The Superior Court of New Jersey, Appellate Division, recently invalidated a regulation of the New Jersey Unemployment Compensation Act (UCA) that attempted to define, for the first time in codified form, the concept of “simple misconduct” by an employee that can limit his or her eligibility for unemployment benefits under the UCA. By way of background, the UCA (per N.J.A.C. 12:17-2.1, which was adopted in April 2015) established three “tiers” of misconduct to determine an employee’s eligibility for unemployment benefits: (1) gross misconduct; (2) severe misconduct; and (3) simple misconduct (defined as neither “severe misconduct” nor “gross misconduct” and which is an act of wanton or willful disregard of the employer’s interest, a deliberate violation of the employer’s rules, a disregard of standards of behavior that the employer has the right to expect of his or her employee, or negligence in such degree or recurrence as to manifest culpability, wrongful intent, or evil design, or show an intentional and substantial disregard of the employer’s interest or of the employee’s duties and obligations to the employer).
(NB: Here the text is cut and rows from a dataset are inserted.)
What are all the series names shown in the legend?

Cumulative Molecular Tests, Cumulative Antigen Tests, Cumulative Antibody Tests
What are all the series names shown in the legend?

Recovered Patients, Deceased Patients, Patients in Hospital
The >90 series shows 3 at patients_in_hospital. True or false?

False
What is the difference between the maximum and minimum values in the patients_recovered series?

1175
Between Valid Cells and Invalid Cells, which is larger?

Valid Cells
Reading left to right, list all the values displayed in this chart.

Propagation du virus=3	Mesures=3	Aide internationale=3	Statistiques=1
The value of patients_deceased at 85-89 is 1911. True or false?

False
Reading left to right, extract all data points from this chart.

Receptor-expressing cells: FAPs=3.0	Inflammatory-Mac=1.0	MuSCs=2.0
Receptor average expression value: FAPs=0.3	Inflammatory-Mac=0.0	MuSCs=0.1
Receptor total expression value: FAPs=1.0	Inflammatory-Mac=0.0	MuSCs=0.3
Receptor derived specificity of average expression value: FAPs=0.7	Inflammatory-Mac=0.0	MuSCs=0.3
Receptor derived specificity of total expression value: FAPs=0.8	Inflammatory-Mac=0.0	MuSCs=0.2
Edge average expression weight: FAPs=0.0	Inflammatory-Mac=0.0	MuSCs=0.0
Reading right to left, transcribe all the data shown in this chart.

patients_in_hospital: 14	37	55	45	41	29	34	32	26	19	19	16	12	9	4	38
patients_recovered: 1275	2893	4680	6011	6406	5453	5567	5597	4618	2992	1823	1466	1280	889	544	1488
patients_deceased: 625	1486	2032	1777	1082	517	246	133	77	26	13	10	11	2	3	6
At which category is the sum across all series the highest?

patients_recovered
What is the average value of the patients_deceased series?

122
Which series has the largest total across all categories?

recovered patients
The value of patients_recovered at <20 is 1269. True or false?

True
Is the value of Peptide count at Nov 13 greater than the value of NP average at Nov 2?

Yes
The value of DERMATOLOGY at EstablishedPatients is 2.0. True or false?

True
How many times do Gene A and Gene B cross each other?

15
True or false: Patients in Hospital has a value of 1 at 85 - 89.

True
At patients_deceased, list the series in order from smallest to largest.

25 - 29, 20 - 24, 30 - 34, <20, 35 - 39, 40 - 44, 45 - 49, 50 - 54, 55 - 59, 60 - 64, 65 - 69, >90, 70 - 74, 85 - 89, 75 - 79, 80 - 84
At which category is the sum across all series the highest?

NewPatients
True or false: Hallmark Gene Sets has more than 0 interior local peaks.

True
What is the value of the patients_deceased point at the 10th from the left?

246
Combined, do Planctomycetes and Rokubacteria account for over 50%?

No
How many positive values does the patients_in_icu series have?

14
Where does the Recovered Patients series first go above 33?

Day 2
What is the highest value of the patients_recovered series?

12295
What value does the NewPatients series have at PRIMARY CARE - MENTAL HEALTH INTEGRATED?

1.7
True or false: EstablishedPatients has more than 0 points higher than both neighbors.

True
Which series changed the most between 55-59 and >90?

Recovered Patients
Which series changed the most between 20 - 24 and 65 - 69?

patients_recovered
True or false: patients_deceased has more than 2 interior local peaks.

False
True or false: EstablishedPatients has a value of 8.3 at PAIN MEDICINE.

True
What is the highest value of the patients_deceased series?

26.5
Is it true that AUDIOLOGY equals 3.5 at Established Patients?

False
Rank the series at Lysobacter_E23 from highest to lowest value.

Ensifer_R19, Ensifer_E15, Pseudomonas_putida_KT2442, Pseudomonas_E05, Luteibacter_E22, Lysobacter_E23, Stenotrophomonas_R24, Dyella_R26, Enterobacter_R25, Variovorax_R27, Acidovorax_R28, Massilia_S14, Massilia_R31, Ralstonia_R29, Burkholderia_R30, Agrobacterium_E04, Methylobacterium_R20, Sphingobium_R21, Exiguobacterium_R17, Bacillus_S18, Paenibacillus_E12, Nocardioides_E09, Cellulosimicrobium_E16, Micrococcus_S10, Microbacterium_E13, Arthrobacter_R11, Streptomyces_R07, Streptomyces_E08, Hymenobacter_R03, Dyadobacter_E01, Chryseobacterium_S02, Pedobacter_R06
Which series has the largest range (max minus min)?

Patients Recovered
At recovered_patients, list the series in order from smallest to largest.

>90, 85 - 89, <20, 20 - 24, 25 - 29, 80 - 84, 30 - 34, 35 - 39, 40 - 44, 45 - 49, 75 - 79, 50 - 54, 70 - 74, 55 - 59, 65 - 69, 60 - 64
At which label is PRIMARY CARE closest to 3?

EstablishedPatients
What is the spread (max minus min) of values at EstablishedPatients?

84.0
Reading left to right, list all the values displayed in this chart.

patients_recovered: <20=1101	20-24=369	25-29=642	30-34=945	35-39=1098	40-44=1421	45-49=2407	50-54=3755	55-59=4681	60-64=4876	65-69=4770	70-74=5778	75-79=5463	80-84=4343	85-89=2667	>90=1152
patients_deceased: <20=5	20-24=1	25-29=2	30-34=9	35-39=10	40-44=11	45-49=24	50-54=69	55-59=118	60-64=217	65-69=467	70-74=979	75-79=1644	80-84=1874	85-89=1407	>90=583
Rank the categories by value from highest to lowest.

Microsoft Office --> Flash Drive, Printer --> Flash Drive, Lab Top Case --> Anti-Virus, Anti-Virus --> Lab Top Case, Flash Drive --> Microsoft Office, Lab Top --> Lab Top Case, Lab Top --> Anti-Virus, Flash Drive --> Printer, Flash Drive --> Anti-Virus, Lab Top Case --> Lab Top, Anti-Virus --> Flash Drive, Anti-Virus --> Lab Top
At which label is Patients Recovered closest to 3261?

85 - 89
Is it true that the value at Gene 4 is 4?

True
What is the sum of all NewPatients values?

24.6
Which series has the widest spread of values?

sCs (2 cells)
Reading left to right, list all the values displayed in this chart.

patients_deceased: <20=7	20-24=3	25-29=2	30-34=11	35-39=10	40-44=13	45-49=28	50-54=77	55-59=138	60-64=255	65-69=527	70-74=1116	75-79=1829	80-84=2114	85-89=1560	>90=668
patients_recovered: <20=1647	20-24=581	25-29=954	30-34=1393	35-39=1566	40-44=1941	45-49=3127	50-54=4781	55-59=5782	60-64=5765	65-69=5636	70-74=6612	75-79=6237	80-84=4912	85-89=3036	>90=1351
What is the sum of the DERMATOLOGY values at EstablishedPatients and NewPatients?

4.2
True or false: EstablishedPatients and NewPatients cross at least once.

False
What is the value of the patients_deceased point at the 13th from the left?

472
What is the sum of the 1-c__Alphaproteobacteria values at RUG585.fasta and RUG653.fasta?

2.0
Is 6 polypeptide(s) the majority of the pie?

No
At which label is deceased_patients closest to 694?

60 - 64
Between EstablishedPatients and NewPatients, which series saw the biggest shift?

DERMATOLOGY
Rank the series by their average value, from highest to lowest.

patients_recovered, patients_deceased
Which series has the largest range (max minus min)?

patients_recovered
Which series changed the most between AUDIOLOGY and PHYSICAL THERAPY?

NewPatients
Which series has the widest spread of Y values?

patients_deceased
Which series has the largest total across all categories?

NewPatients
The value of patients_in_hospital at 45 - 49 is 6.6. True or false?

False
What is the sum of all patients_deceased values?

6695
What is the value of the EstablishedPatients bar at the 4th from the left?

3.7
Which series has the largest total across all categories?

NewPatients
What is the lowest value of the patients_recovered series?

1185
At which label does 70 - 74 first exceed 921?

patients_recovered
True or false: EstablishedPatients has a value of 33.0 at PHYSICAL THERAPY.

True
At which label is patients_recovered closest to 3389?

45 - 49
The Appellate Division found that the regulation’s “simple misconduct” definition “confusingly mixes in concepts of ‘negligence’ with intent-based concepts such as ‘willful disregard,’ ‘evil design,’ ‘wrongful intent,’ and similar states of mind,” and invalidated the regulation as “arbitrary and capricious.” However, to avoid disruption in the statewide administration of the unemployment benefits program, the Appellate Division issued a stay of its decision for a 180-day period to enable the New Jersey Department of Labor and Workforce Development to take appropriate corrective action or, alternatively, pursue further review in the Supreme Court of New Jersey.